I am just happy I guess that Sony didn't went with 1TB/sec EDRAM, as it could severely limit future plans it seems. Mark Cerny made the best choice.
 
Thats a great informative reply. Just to clarify
I was speculating for the next Xbox not deriding the engineers for the current esram choice.

I was wondering if a different pool of memory would work for both the next console and allow backwards compatibility with launch titles as is, IE is esram different enough from hbm/gddr5 to not work with only hypervisor changes to force it's use or other compromises in the backwards compatibility like having to download pre setup versions that will work rather than installing from the disk similar to the 360 solution.

Esram as a larger faster pool seems like a great evolution but would that still not mean a third less ALU than the competition assuming a similar die size?.
I'm not sure if I will answer this right.
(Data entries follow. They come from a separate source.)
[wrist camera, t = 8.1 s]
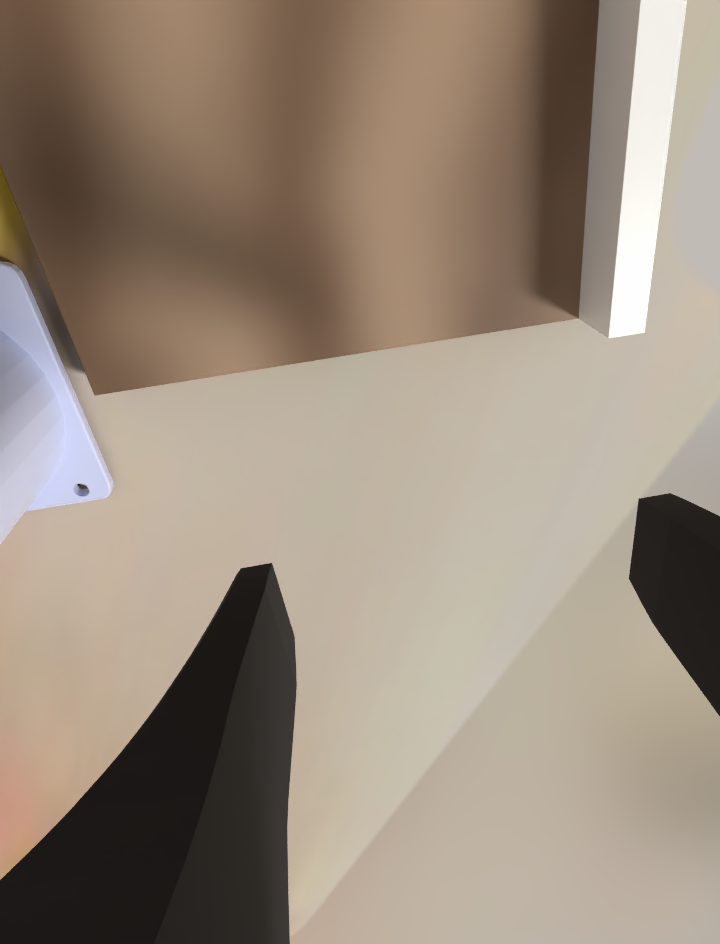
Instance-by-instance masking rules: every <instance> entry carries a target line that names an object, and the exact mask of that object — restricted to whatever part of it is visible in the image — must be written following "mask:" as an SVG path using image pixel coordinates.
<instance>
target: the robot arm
mask: <svg viewBox="0 0 720 944" xmlns="http://www.w3.org/2000/svg"><path fill="white" fill-rule="evenodd" d="M77 484H83V485H86V486H87V487H88V489H89V490H82V489H80V488H79V487H78V485H77ZM112 488H113V480H112V478H111V475H110V473H109V471H108V468H107V466H106V464H105V461H104V459H103V457H102V454H101V452H100V450H99V447H98V445H97V443H96V440H95V438H94V436H93V433H92V431H91V429H90V426H89V424H88V422H87V419H86V417H85V415H84V412H83V410H82V408H81V405H80V403H79V401H78V398H77V396H76V394H75V391H74V389H73V387H72V384H71V382H70V380H69V377H68V375H67V373H66V370H65V368H64V366H63V363H62V361H61V359H60V356H59V354H58V352H57V349H56V347H55V345H54V342H53V340H52V338H51V335H50V333H49V331H48V328H47V326H46V324H45V321H44V319H43V317H42V314H41V312H40V310H39V307H38V305H37V303H36V300H35V298H34V296H33V293H32V291H31V289H30V286H29V284H28V282H27V279H26V277H25V275H24V274H23V272H22V271H21V270H20V269H19V268H18V267H17V266H16V265H14V264H12V263H9V262H2V261H0V544H1V543H2V541H3V540H4V539H5V537H6V536H7V535H8V533H9V532H10V531H11V529H12V528H13V527H14V525H15V524H16V523H17V521H18V520H19V519H20V517H21V516H22V515H23V513H24V512H25V511H29V510H36V509H42V508H48V507H54V506H61V505H67V504H73V503H79V502H86V501H92V500H98V499H103V498H106V497H107V496H108V495H109V494H110V492H111V491H112ZM629 579H630V581H631V583H632V585H633V587H634V589H635V591H636V593H637V595H638V597H639V599H640V601H641V603H642V604H643V606H644V608H645V610H646V612H647V613H648V615H649V617H650V619H651V621H652V622H653V624H654V625H655V627H656V628H657V630H658V631H659V633H660V634H661V636H662V637H663V638H664V640H665V641H666V643H667V644H668V645H669V647H670V648H671V650H672V651H673V652H674V654H675V655H676V657H677V658H678V659H679V661H680V662H681V664H682V665H683V666H684V668H685V669H686V670H687V672H688V673H689V675H690V676H691V677H692V679H693V680H694V681H695V683H696V684H697V685H698V687H699V688H700V690H701V691H702V692H703V694H704V695H705V696H706V698H707V699H708V700H709V702H710V703H711V705H712V706H713V707H714V709H715V710H716V712H717V713H718V714H719V716H720V516H718V515H716V514H714V513H712V512H710V511H708V510H706V509H704V508H701V507H699V506H697V505H695V504H693V503H691V502H689V501H687V500H685V499H682V498H680V497H678V496H675V495H673V494H670V493H669V494H664V495H658V496H652V497H646V498H641V499H639V502H638V510H637V518H636V526H635V534H634V542H633V550H632V558H631V566H630V575H629ZM296 686H297V684H296V658H295V637H294V634H293V630H292V627H291V624H290V620H289V617H288V614H287V611H286V607H285V604H284V601H283V598H282V594H281V591H280V588H279V585H278V581H277V578H276V575H275V572H274V568H273V565H272V563H270V564H264V565H258V566H252V567H247V568H241V569H240V571H239V572H238V573H237V575H236V577H235V579H234V581H233V582H232V584H231V586H230V588H229V590H228V592H227V594H226V595H225V597H224V599H223V601H222V603H221V605H220V606H219V608H218V610H217V612H216V613H215V615H214V617H213V619H212V621H211V622H210V624H209V626H208V627H207V629H206V631H205V632H204V634H203V636H202V637H201V639H200V641H199V642H198V644H197V646H196V647H195V649H194V651H193V652H192V654H191V656H190V657H189V659H188V660H187V662H186V663H185V665H184V666H183V668H182V669H181V671H180V672H179V674H178V675H177V677H176V678H175V680H174V681H173V683H172V684H171V686H170V687H169V689H168V690H167V692H166V693H165V695H164V696H163V698H162V699H161V701H160V702H159V703H158V705H157V706H156V707H155V709H154V710H153V712H152V713H151V714H150V716H149V717H148V718H147V720H146V721H145V722H144V724H143V725H142V726H141V728H140V729H139V730H138V732H137V733H136V734H135V735H134V737H133V738H132V739H131V740H130V742H129V743H128V744H127V745H126V747H125V748H124V749H123V750H122V752H121V753H120V754H119V755H118V757H117V758H116V759H115V760H114V761H113V762H112V764H111V765H110V766H109V767H108V768H107V769H106V771H105V772H104V773H103V774H102V775H101V776H100V778H99V779H98V780H97V781H96V782H95V783H94V784H93V785H92V786H91V788H90V789H89V790H88V791H87V792H86V793H85V794H84V795H83V797H82V798H81V799H80V800H79V801H78V802H77V803H76V804H75V806H74V807H73V808H72V809H71V810H70V811H69V812H68V813H67V814H66V815H65V816H64V817H63V818H62V819H61V820H60V821H59V823H58V824H57V825H56V826H55V827H54V828H53V829H52V830H51V831H50V832H49V833H48V834H47V835H46V836H45V837H44V838H43V839H42V840H41V841H40V842H39V843H38V844H37V845H36V846H35V847H34V848H33V849H32V850H31V851H30V852H29V853H28V854H27V855H26V856H25V857H24V858H23V859H22V860H21V861H20V862H19V863H17V864H16V865H15V866H14V867H13V868H12V869H11V870H10V871H9V872H8V873H7V874H6V875H5V876H4V877H3V878H2V879H1V880H0V944H290V942H289V905H288V854H287V818H288V796H289V783H290V769H291V756H292V743H293V730H294V716H295V702H296Z"/></svg>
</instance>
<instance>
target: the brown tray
mask: <svg viewBox="0 0 720 944" xmlns="http://www.w3.org/2000/svg"><path fill="white" fill-rule="evenodd" d="M686 3H687V0H0V166H1V168H2V171H3V173H4V175H5V178H6V180H7V183H8V185H9V188H10V190H11V193H12V195H13V197H14V200H15V202H16V205H17V207H18V210H19V212H20V214H21V217H22V219H23V222H24V224H25V227H26V229H27V232H28V234H29V236H30V239H31V241H32V244H33V246H34V249H35V251H36V253H37V256H38V258H39V261H40V263H41V266H42V268H43V271H44V273H45V275H46V278H47V280H48V283H49V285H50V288H51V290H52V293H53V295H54V297H55V300H56V302H57V305H58V307H59V310H60V312H61V314H62V317H63V319H64V322H65V324H66V327H67V329H68V332H69V334H70V336H71V339H72V341H73V344H74V346H75V349H76V351H77V353H78V356H79V358H80V361H81V363H82V366H83V368H84V371H85V373H86V375H87V378H88V380H89V383H90V385H91V388H92V390H93V392H94V395H100V394H107V393H113V392H119V391H125V390H132V389H138V388H144V387H150V386H157V385H163V384H169V383H176V382H182V381H188V380H194V379H201V378H207V377H213V376H220V375H226V374H232V373H238V372H245V371H251V370H257V369H264V368H270V367H276V366H282V365H289V364H295V363H301V362H307V361H314V360H320V359H326V358H333V357H339V356H345V355H351V354H358V353H364V352H370V351H377V350H383V349H389V348H395V347H402V346H408V345H414V344H420V343H427V342H433V341H439V340H446V339H452V338H458V337H464V336H471V335H477V334H483V333H490V332H496V331H502V330H508V329H515V328H521V327H527V326H534V325H540V324H546V323H552V322H559V321H565V320H571V319H577V318H579V319H580V320H582V321H583V322H585V323H586V324H588V325H589V326H591V327H592V328H594V329H596V330H597V331H599V332H600V333H602V334H603V335H605V336H606V337H608V338H613V337H619V336H625V335H632V334H638V333H644V332H645V324H646V316H647V308H648V300H649V293H650V285H651V277H652V269H653V261H654V253H655V246H656V238H657V230H658V222H659V214H660V207H661V199H662V191H663V183H664V175H665V167H666V160H667V152H668V144H669V136H670V128H671V121H672V113H673V105H674V97H675V89H676V82H677V74H678V66H679V58H680V50H681V42H682V35H683V27H684V19H685V11H686Z"/></svg>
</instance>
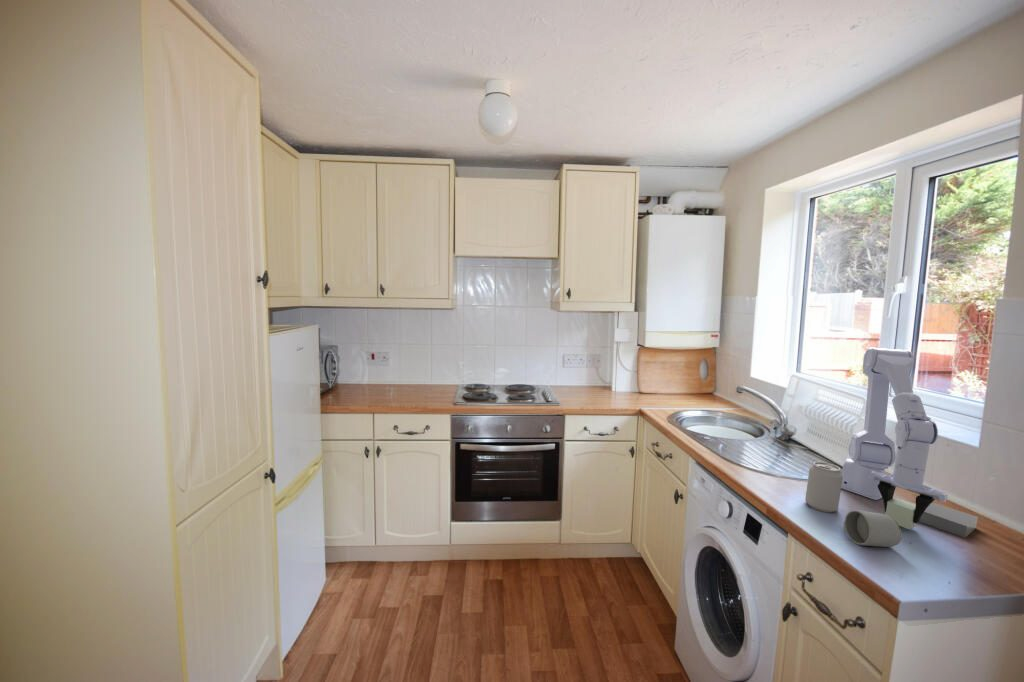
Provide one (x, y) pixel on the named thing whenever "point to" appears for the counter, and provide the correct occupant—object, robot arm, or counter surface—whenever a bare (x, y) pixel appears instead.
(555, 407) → the counter surface
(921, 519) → the stone base
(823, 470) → the can
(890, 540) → the grey cup
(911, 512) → the green block
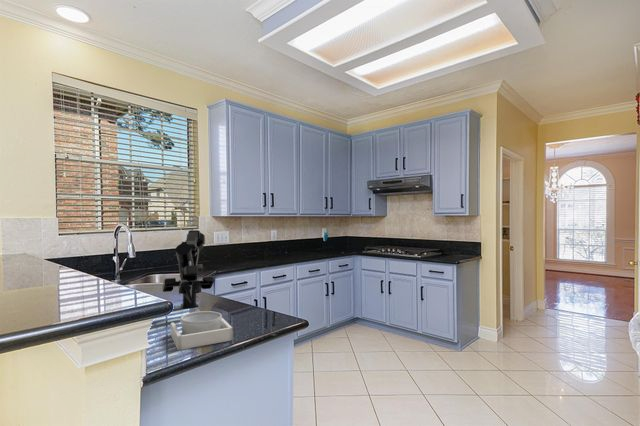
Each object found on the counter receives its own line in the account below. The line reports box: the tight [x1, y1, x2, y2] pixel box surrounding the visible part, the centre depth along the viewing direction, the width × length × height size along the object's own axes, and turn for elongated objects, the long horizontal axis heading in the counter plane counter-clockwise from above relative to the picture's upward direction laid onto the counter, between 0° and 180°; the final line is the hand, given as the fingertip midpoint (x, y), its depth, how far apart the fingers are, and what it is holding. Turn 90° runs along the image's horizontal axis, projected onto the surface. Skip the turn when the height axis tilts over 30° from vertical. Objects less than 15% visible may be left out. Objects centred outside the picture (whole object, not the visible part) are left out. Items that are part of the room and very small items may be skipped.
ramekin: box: [180, 310, 223, 335], centre depth 113 cm, size 13×13×7 cm
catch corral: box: [170, 317, 234, 351], centre depth 112 cm, size 16×17×4 cm
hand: (191, 302), depth 128 cm, fingers closed
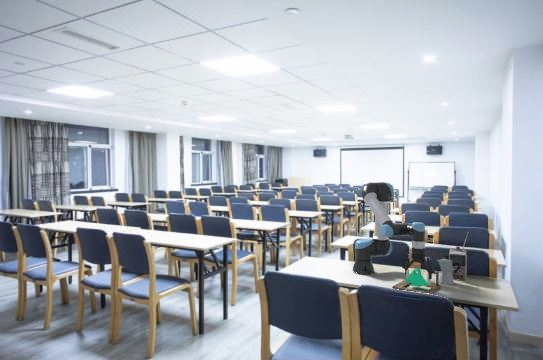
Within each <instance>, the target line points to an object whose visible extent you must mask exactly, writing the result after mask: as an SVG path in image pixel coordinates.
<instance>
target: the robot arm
mask: <svg viewBox="0 0 543 360" xmlns="http://www.w3.org/2000/svg"><path fill="white" fill-rule="evenodd" d="M360 194H361V198H362V200H363V201H364V202H365V204H367V205H368V207H369V209H370V210H371V212H372V213H373V215H374V235H373V236H372V239H371V238H360V239H357V240H356V241H355V243H354V245H355V246H354V249H355V250H354V252H355V253H354V255H355V257H354V259H355V260H354V263H353V266H352V272H353V271H354V272H357V273H362V274H361V275H372V274H371V273H373V274H375V267H374V265H373V258H375V257H376V258H378V257H387V256H390V255H391V253H392V251H393V244H392V242H391V240H390V238H391V237H402V236H403V237H407V236H408V237H411V254H410V253H407V254H406V257H405V260H404V262H403V264H402V266H401V268H402V269H404V275H405V276H406V278H405V279H407V278H408V276H409V275H410V269H409V268H410V267H411V266H412V265H413V264H414V263H416V264H417V263H418V264H421V265H422V266H423V267H424V268H425V270H426V272H427V274H426V275H427V276H426V278H427V279H426V280H427V285H429V284H431V280H432V279H433V275H435V274H434V273H435V272H436V270H435V268H434V266H433V263H432V261H431V257H430V256H426V249H425V247H426V226H425V223H424V222H419V221H418V222H417V221H415V222H414V221H413V222H412V224H411V223H408V222H402V223H397V224H395V223H394V222H393V220H392V219H391V217H390V216H389V214H388V211H389V210H388V209H389V206H388V205H389V203H390V202H391V199H393V197H394V195H395V191H394V187H393V185H392V184H391V183H390V182H384V181H382V182H367V183H365V184H364V185H363V187H362V189H361V193H360ZM410 258H411V260H410ZM409 260H410V262H409ZM425 260H426V261H425ZM408 262H409V263H408ZM426 262H427V263H426ZM354 272H353V273H354ZM357 273H356V274H357ZM432 274H433V275H432Z"/></svg>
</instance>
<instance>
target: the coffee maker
mask: <svg viewBox="0 0 543 360" xmlns="http://www.w3.org/2000/svg"><path fill="white" fill-rule="evenodd" d="M436 261H437V262H438V265H439V266H440V267H439V268H440V274H439V283H440V284H443V285H454V283H455V282H454V279H453V275H452V273H451V272H452V270H453V266H457V265H458V268H457V269H456V270H455V272H454V273H455V274H456V272H457V271H458V270H459V268H460V267H461V266H460V263H458V262H456V261H453V260H450V259H449V254H445V255H444V258H441V259H437V260H436Z"/></svg>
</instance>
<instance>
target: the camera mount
mask: <svg viewBox="0 0 543 360" xmlns="http://www.w3.org/2000/svg"><path fill="white" fill-rule="evenodd" d="M405 279H406V278H405ZM406 283H411V284H410V285H411V286H413V287H417V288H418V287H419V288H421V287H427V279H425V278H424V276H423V274H422V270H421V269H420V268H415V269H413V270H411V272H410V273H409V276H408V278H407V279H406Z"/></svg>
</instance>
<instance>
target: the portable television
mask: <svg viewBox="0 0 543 360" xmlns="http://www.w3.org/2000/svg"><path fill="white" fill-rule="evenodd" d="M468 235H469V231H468V232H467V234H466V238H465V240H464V243H463V247H462V248H461V247H460V246H458V245H457V246H456V247H455V248H453V247H452V248H450V249H449V254H448V259H450V260H453V261H456V262H458V263H460V266H461V267H460V268H459V270H458V271H457V272H456V274H455V273H454V272H455V270H456V269H457V268H458V265H457V266H453V270H452V272H451V273H452V275H453V280H456V279H459V280H458V281H464V280H465V281H467V276H468V275H467V274H468V271H467V270H468V263H467V262H468V256H467V250H466V249H465V248H464V247H465V245H466V241H467V237H468Z"/></svg>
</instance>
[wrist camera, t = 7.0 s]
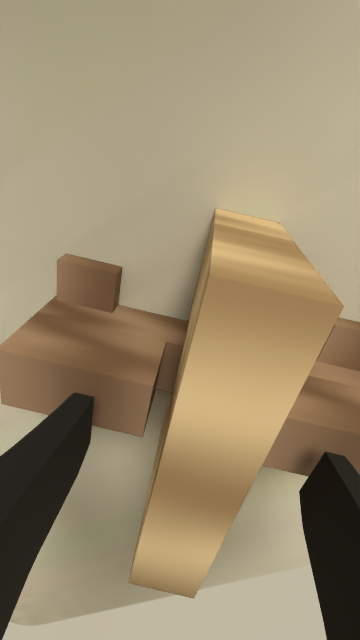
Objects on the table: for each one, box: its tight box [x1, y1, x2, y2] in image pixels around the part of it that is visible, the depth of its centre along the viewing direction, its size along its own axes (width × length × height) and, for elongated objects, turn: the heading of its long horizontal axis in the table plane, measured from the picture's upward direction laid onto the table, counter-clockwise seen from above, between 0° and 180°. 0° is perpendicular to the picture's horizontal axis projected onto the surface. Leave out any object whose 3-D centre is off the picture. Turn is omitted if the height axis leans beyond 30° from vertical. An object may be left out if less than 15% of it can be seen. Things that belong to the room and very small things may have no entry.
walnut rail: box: [0, 254, 360, 476], centre depth 13 cm, size 14×6×5 cm, turn 79°
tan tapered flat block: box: [129, 209, 344, 598], centre depth 12 cm, size 12×2×7 cm, turn 169°
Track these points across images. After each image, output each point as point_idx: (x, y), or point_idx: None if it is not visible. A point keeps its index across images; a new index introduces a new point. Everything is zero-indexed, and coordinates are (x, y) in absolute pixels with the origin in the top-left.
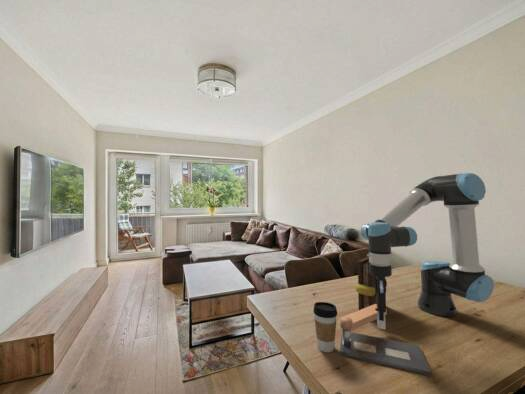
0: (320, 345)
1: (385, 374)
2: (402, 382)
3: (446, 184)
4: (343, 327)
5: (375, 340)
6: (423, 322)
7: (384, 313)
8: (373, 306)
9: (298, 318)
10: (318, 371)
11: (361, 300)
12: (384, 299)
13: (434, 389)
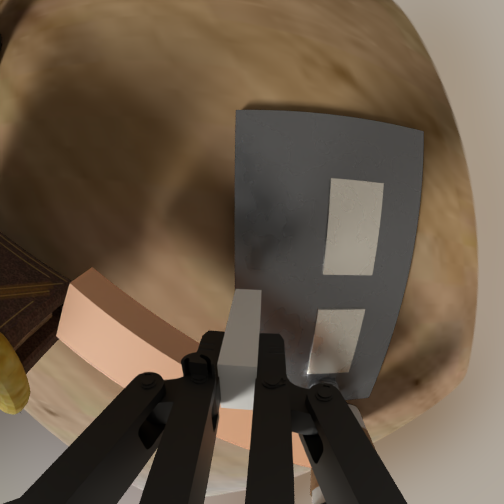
0: None
1: (437, 278)
2: (459, 235)
3: None
4: None
5: (268, 304)
6: (28, 95)
7: (256, 358)
8: (93, 355)
9: None
10: (424, 405)
11: (35, 354)
12: (398, 500)
13: (463, 150)
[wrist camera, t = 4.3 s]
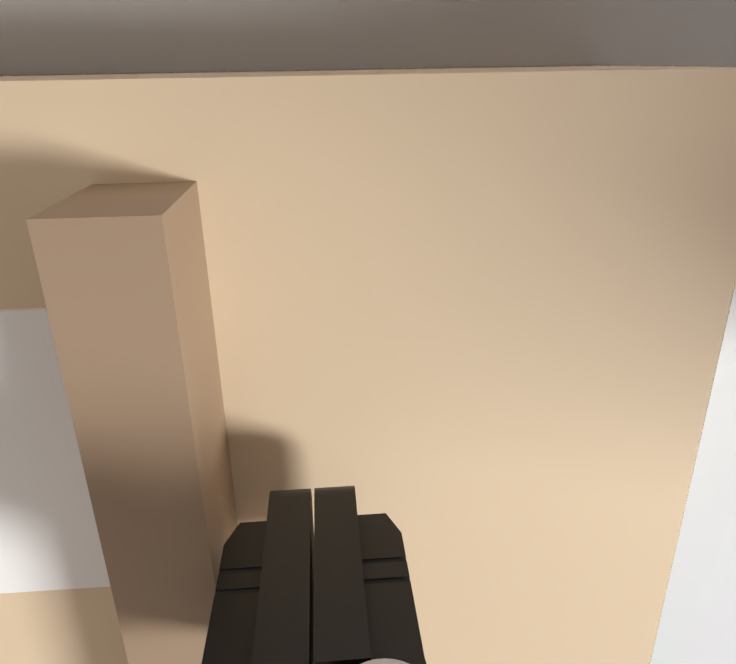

So bear with me, likely wrong but:

It would likely take a larger amount of memory than 8GB to be able to sustain the read/write speed of esram. 8GB DDR can read 2x faster and wrote 2X faster than esram, but when required to do both operations at the same time that bandwidth gets chopped badly fast. By chopped badly I'm probably talking about no where near the performance level.

I want to note that im not implying that to have super high read/write makes t superior, on the contrary these elite graphics coders have managed to get by this limitation quite easily. Proof
of it is that HBM is even wider and slower. However the requirement here is that more memory footprint must be available for them to write and read from. It may explain why graphics memory has continually gotten larger and larger in footprint

But when your system has 90% of its bandwidth stuck in 32MB, a thousand fraction of the size of the footprint, you've got an issue. You have no choice but to write over your data.

So whenever you hear of stories of X and Y game making 160-170-190 GB/s bandwidth in esram, remember that only 104 is reading the rest is writing. Meaning it's performing read and writes and all the algorithms for memory management on Xbox are based around reading and writing to a very small footprint. And to fully make use of Xbox the graphics guys are probably ordering and rewriting algorithms to take as much advantage of this as possible. Minimizing downtime of the hardware is the only way to extract performance, which means you are going to see that Xbox related code is going to likely have more scenarios where the developers are taking advantage around read/writes. When we read about developers having a hard time getting good performance out of esram, they are likely referring to this point. Reading and writing over memory locations really can mess shit up. One second you're reading from A. Later on the pipeline you need A but its gone. Or the values aren't right because it's been overwritten. It's likely caused a lot of headaches

This is completely the opposite of what we see happening everywhere else where they are likely doing as many reads as possible follows by as many writes as possible to keep the bandwidth up.

And such on the topic of having proper backwards compatibility they will likely have to require a technology that can do exactly that as competently as esram.
 
I'm not sure if I will answer this right. So bear with me, likely wrong but:

It would likely take a larger amount of memory than 8GB to be able to sustain the read/write speed of esram. 8GB 2x faster and wrote 2X faster than esram, but when required to do both operations at the same time that bandwidth gets chopped badly fast. By chopped badly I'm probably talking about no where near the performance level.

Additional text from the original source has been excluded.